En pratique, s'agissant de la deuxième condition, un transfert de données à caractère personnel implique la communication, la transmission, la divulgation ou la mise à disposition de données à caractère personnel à un tiers, effectuée avec la connaissance ou l'intention de l'expéditeur que le ou les destinataires y ont accès. Cela inclut le « transfert délibéré » de données à caractère personnel et l'« accès autorisé » aux données à caractère personnel, mais exclut les cas d'accès survenus dans le contexte d'actions illicites (par exemple, le piratage informatique).

Lorsqu'une IOAA transfère des données en dehors de l'UE/EEE, elle est l'exportateur de données et le destinataire est l'importateur de données. Les transferts sont des opérations de traitement et doivent donc être conformes au droit de l'Union en matière de protection des données.
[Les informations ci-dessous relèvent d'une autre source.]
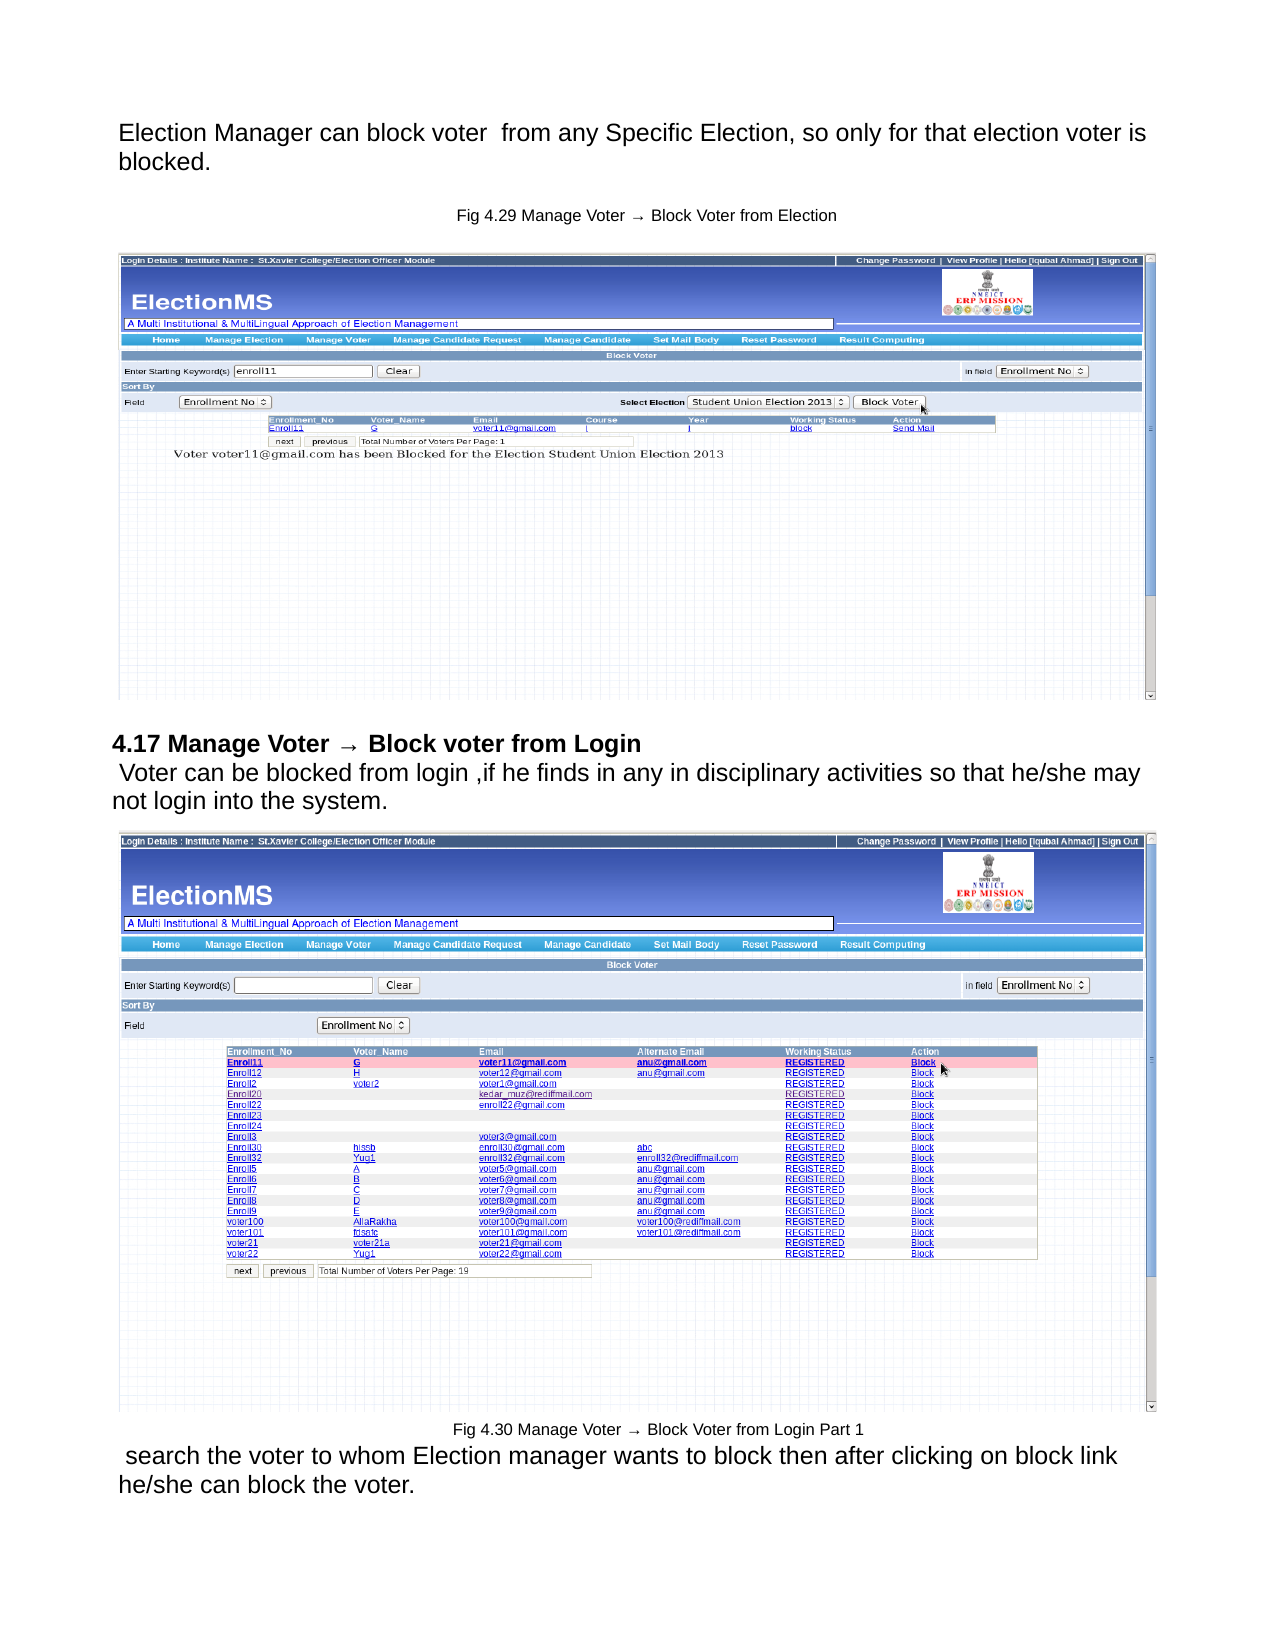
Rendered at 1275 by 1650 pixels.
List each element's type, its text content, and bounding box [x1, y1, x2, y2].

picture [118, 829, 1157, 1412]
text Fig 4.29 Manage Voter → Block Voter from Election [118, 204, 1157, 225]
text Fig 4.30 Manage Voter → Block Voter from Login Part 1 [118, 1412, 1157, 1441]
text Election Manager can block voter from any Specific Election, so only for that election voter is blocked. [118, 118, 1157, 176]
picture [118, 251, 1156, 700]
text search the voter to whom Election manager wants to block then after clicking on block link he/she can block the voter. [118, 1441, 1157, 1498]
text 4.17 Manage Voter → Block voter from Login [112, 729, 1157, 757]
text [118, 815, 1157, 829]
text Voter can be blocked from login ,if he finds in any in disciplinary activities so that he/she may not login into the system. [112, 757, 1157, 815]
L'accès à distance depuis un pays tiers à des données à caractère personnel constitue un transfert ; cela implique qu'aucun stockage de données dans ce pays tiers n'est requis. Toutefois, selon l'avis du CEPD, le simple risque (par exemple, une législation nationale autorisant les autorités à accéder aux données dans certaines conditions) que des entités de pays tiers puissent accéder à distance à des données traitées dans l'EEE ne constitue pas encore un transfert soumis au chapitre V du règlement.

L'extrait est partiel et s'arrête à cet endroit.